I thought the recovery was early AM Seattle time (like 4am). Where I think start...

nijave · 2025-10-20T23:30:46 1761003046

[09:13 AM PDT] We have taken additional mitigation steps to aid the recovery of the underlying internal subsystem responsible for monitoring the health of our network load balancers and are now seeing connectivity and API recovery for AWS services. We have also identified and are applying next steps to mitigate throttling of new EC2 instance launches. We will provide an update by 10:00 AM PDT.

[08:43 AM PDT] We have narrowed down the source of the network connectivity issues that impacted AWS Services...

[08:04 AM PDT] We continue to investigate the root cause for the network connectivity issues...

[12:11 AM PDT] <declared outage>

They claim not to have known the root cause for ~8hr

CoopaTroopa · 2025-10-21T01:18:43 1761009523

Sure, that timeline looks bad when you leave out the 14 updates between 12:11am PDT and 8:04am PDT.

The initial cause appears to be a a bad DNS entry that they rolled back at 2:22am PDT. They started seeing recovery with services but as reports of EC2 failures kept rolling in they found a network issue with a load balancer that was causing the issue at 8:43am.

znpy · 2025-10-21T20:03:25 1761077005

> Sure, that timeline looks bad when you leave out the 14 updates between 12:11am PDT and 8:04am PDT.

Their 14 updates did not bring my stuff back up.

My nines are not their nines. https://rachelbythebay.com/w/2019/07/15/giant/

CoopaTroopa · 2025-10-23T13:52:22 1761227542

I didn't say they fixed everything within those 14 updates.
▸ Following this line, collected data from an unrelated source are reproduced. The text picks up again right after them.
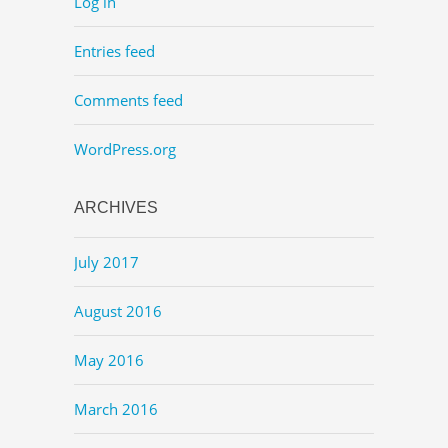
Log in
Entries feed
Comments feed
WordPress.org
ARCHIVES
July 2017
August 2016
May 2016
March 2016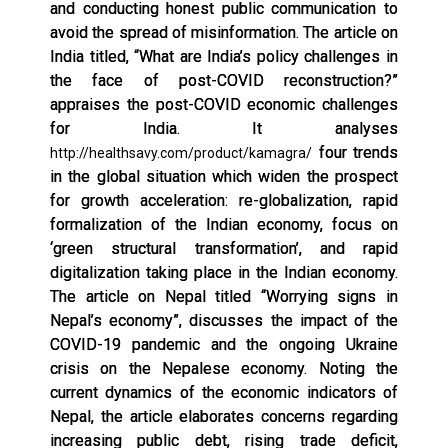
and conducting honest public communication to
avoid the spread of misinformation. The article on
India titled, “What are India’s policy challenges in
the face of post-COVID reconstruction?”
appraises the post-COVID economic challenges
for India. It analyses
four trends
http://healthsavy.com/product/kamagra/
in the global situation which widen the prospect
for growth acceleration: re-globalization, rapid
formalization of the Indian economy, focus on
‘green structural transformation’, and rapid
digitalization taking place in the Indian economy.
The article on Nepal titled “Worrying signs in
Nepal’s economy”, discusses the impact of the
COVID-19 pandemic and the ongoing Ukraine
crisis on the Nepalese economy. Noting the
current dynamics of the economic indicators of
Nepal, the article elaborates concerns regarding
increasing public debt, rising trade deficit,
I'm pointing out it's disingenuous to say they didn't start working on the issue until start of business when there are 14 updates of what they have found and done during that time.

anon7000 · 2025-10-21T00:17:30 1761005850

I don’t think that’s true, there was an initial Dynamo outage that was resolved in the wee hours that ultimately cascaded into the ec2 problem that lasted most of the day

nijave · 2025-10-21T00:27:27 1761006447

Was the Dynamo outage separate? My take was the NLB issue was the root cause and Dynamo was a symptom which they flipped some internal switches to mitigate the impact to that dependency

easton · 2025-10-21T00:59:32 1761008372

If their internal NLB monitoring can delete the A record for dynamodb that seems like a weird dependency (like, i can imagine the nlb going missing entirely can cause it to clean up via some weird orchestration, but this didn't sound like that).

nijave · 2025-10-21T13:37:09 1761053829

I was thinking more along the lines of the NLB being in front of DNS servers and dropping resolvers

Or an NLB could also be load balancing by managing DNS records--it's not really clear what a NLB means in this context

Or there was an overload condition because of the NLB malfunctioning that caused UDP traffic to get dropped

Obviously a lot of reading between the lines is required without a detailed RCA--hopefully they release more info

technofiend · 2025-10-21T13:03:44 1761051824

huh.. maybe publicly communicated recovery was then. I was seeing knock-on effects hours later and didn't see full recovery until late afternoon EST.